#### Task to complete
Could you return, character for character, the part of the data that opens with the line containing "error: error -> days" and closes with the line containing "7.4: 7.4 -> 1.9"?
── Data for the task ──
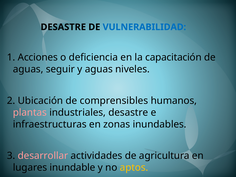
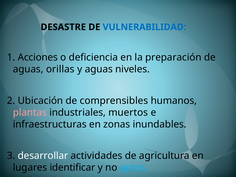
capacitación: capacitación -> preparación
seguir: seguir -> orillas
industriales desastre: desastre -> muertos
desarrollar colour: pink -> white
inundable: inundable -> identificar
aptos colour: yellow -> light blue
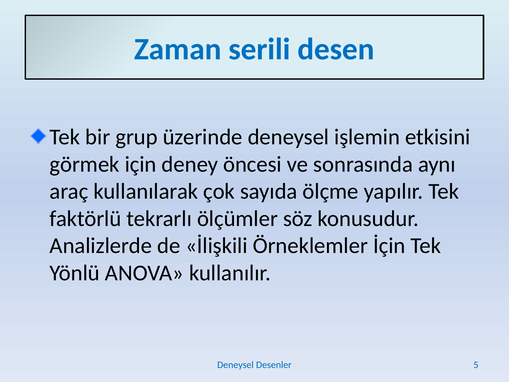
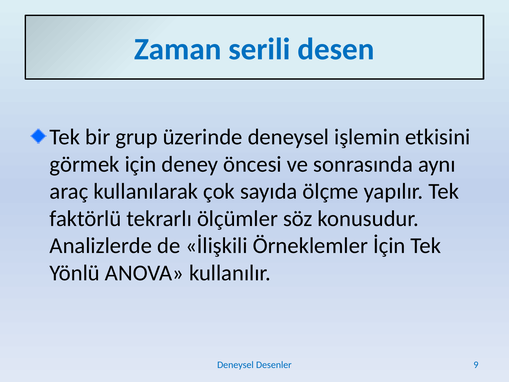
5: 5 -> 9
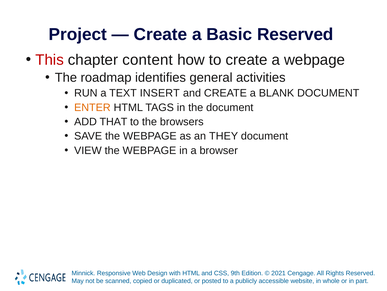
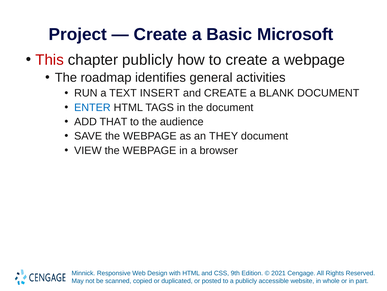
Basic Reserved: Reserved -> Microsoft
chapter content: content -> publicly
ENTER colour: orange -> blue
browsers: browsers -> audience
───
── Data for the task ──
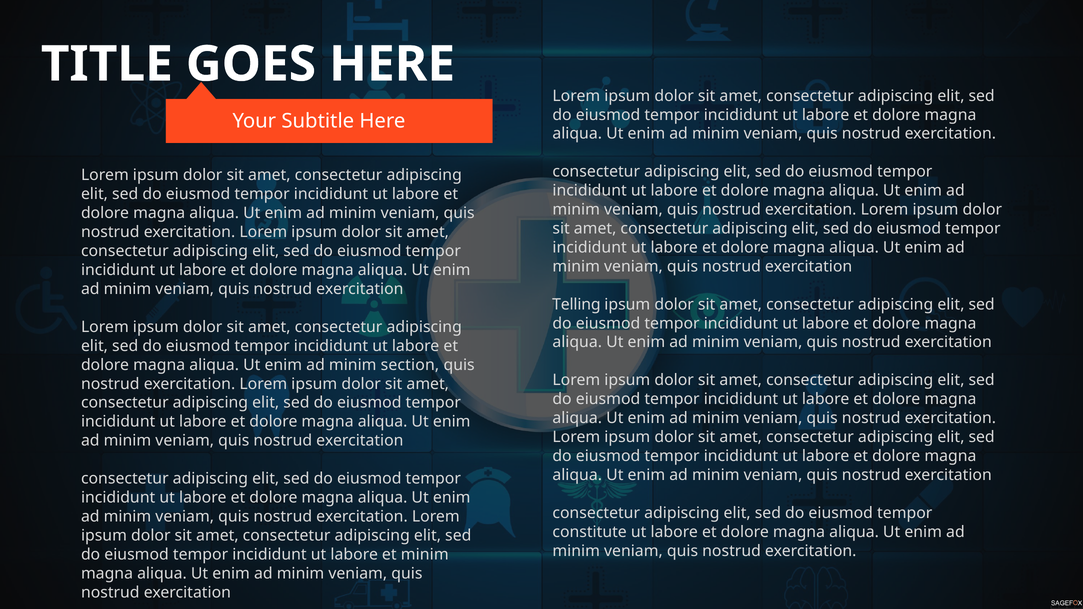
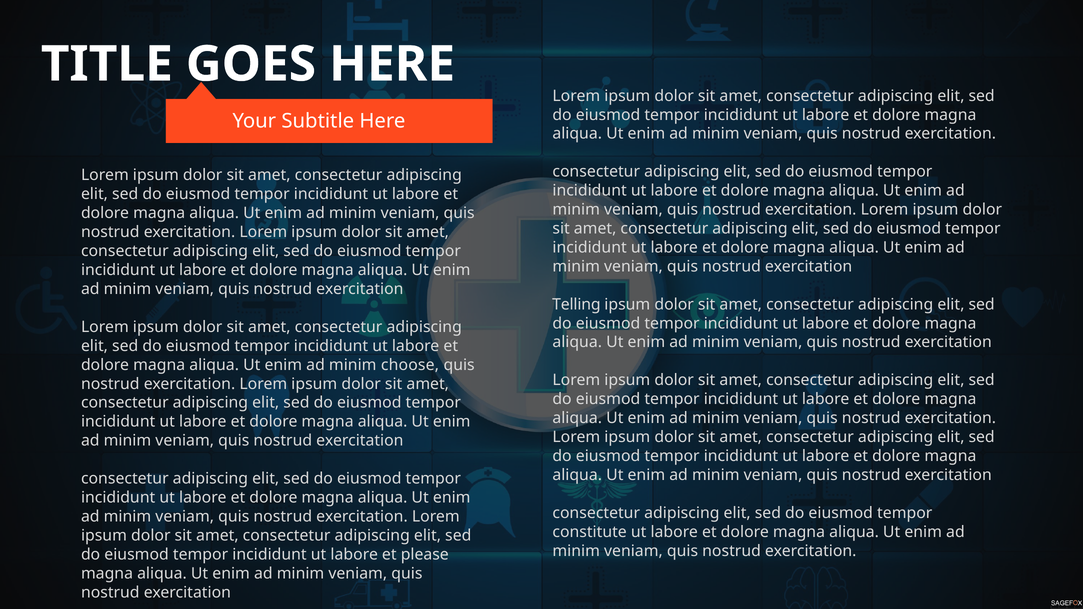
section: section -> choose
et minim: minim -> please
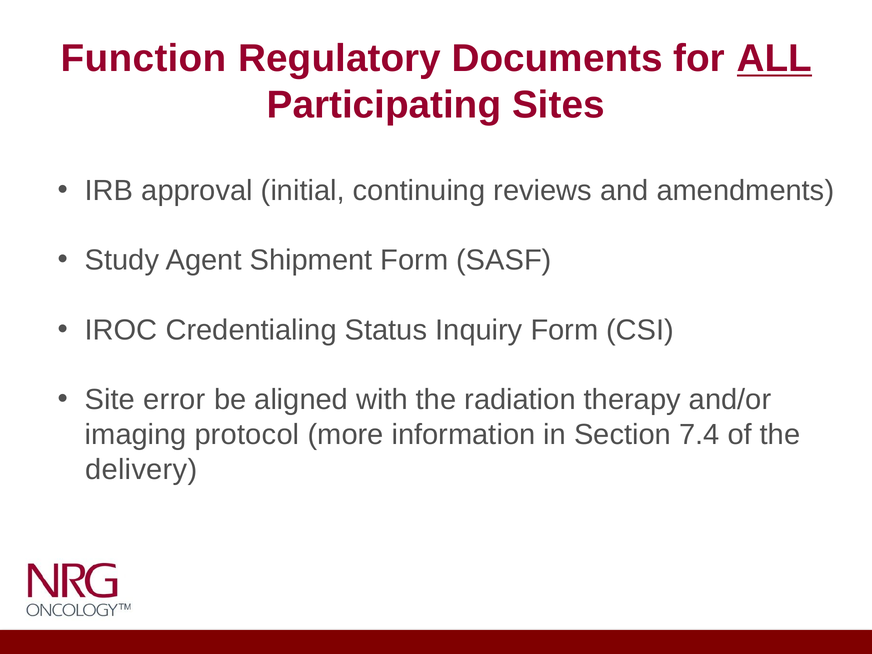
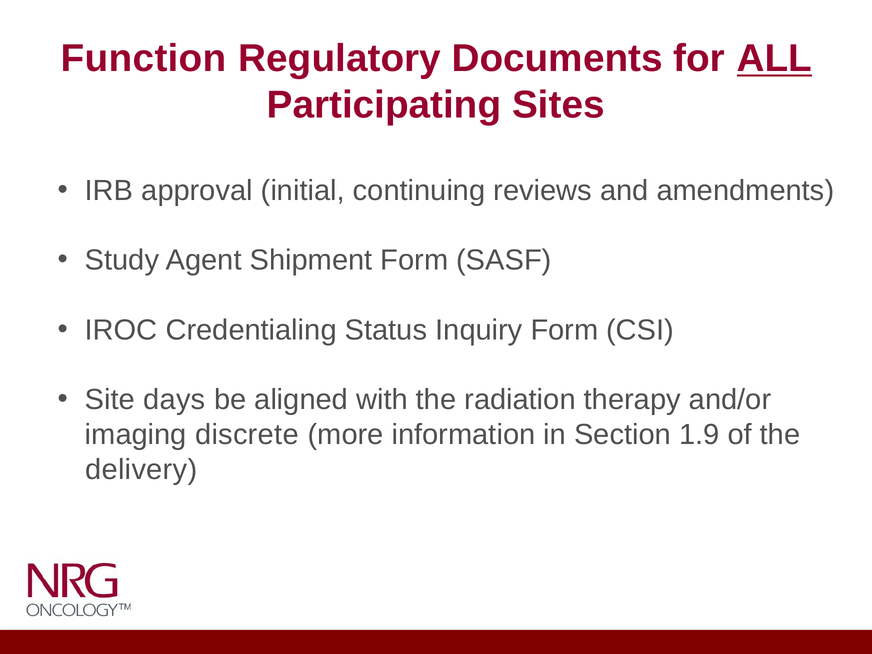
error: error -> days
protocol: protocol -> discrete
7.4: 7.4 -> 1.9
───
── Data for the task ──
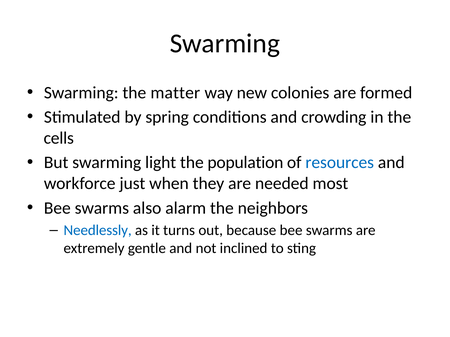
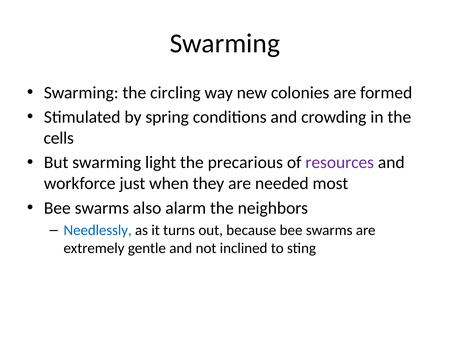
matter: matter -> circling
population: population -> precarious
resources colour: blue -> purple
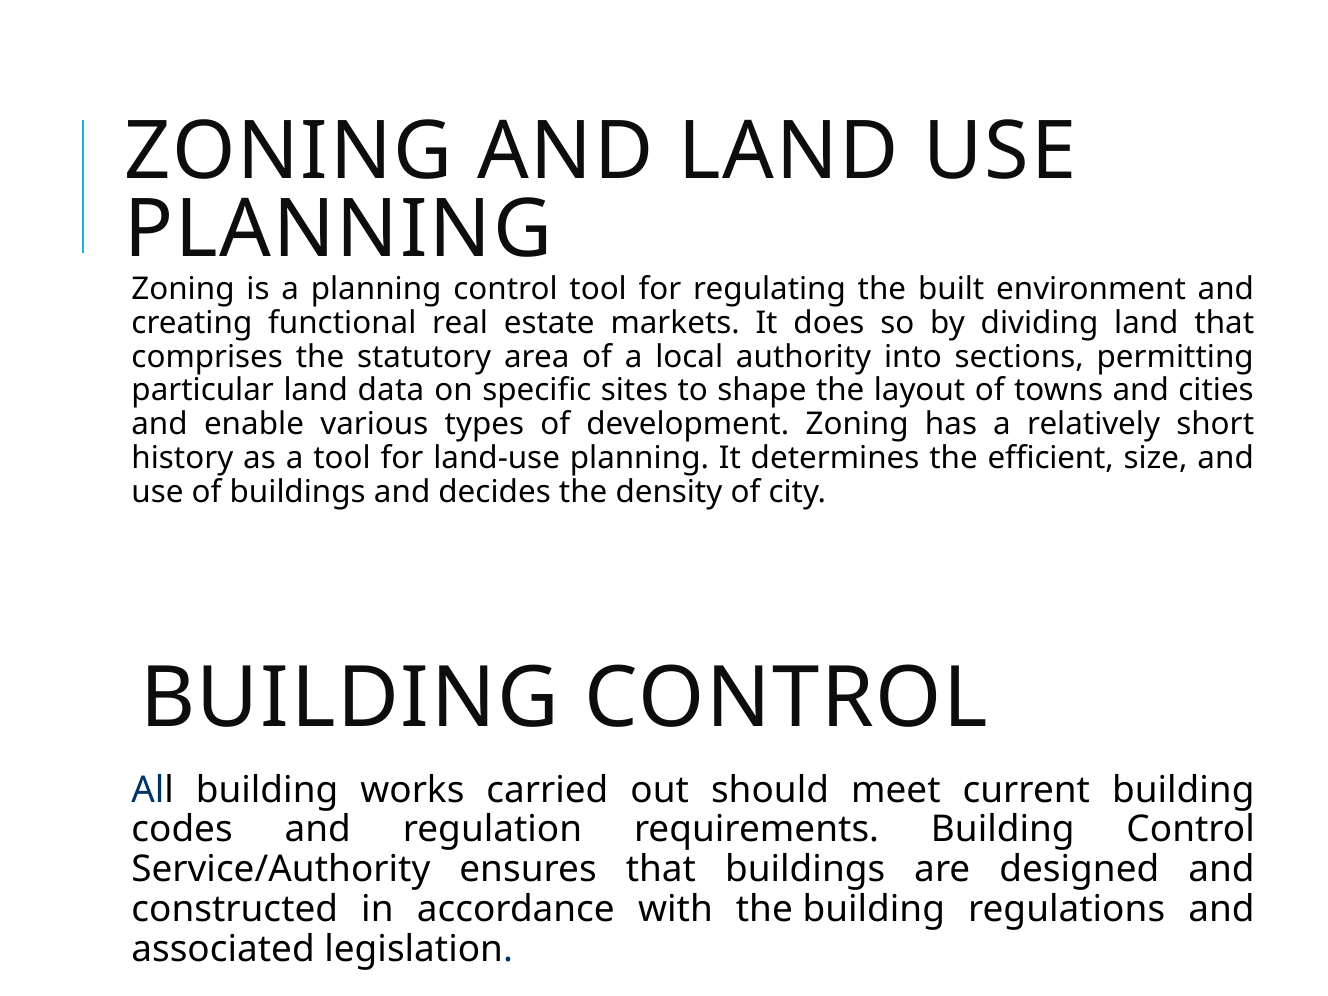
───
#### Task response
error: error -> days
protocol: protocol -> discrete
7.4: 7.4 -> 1.9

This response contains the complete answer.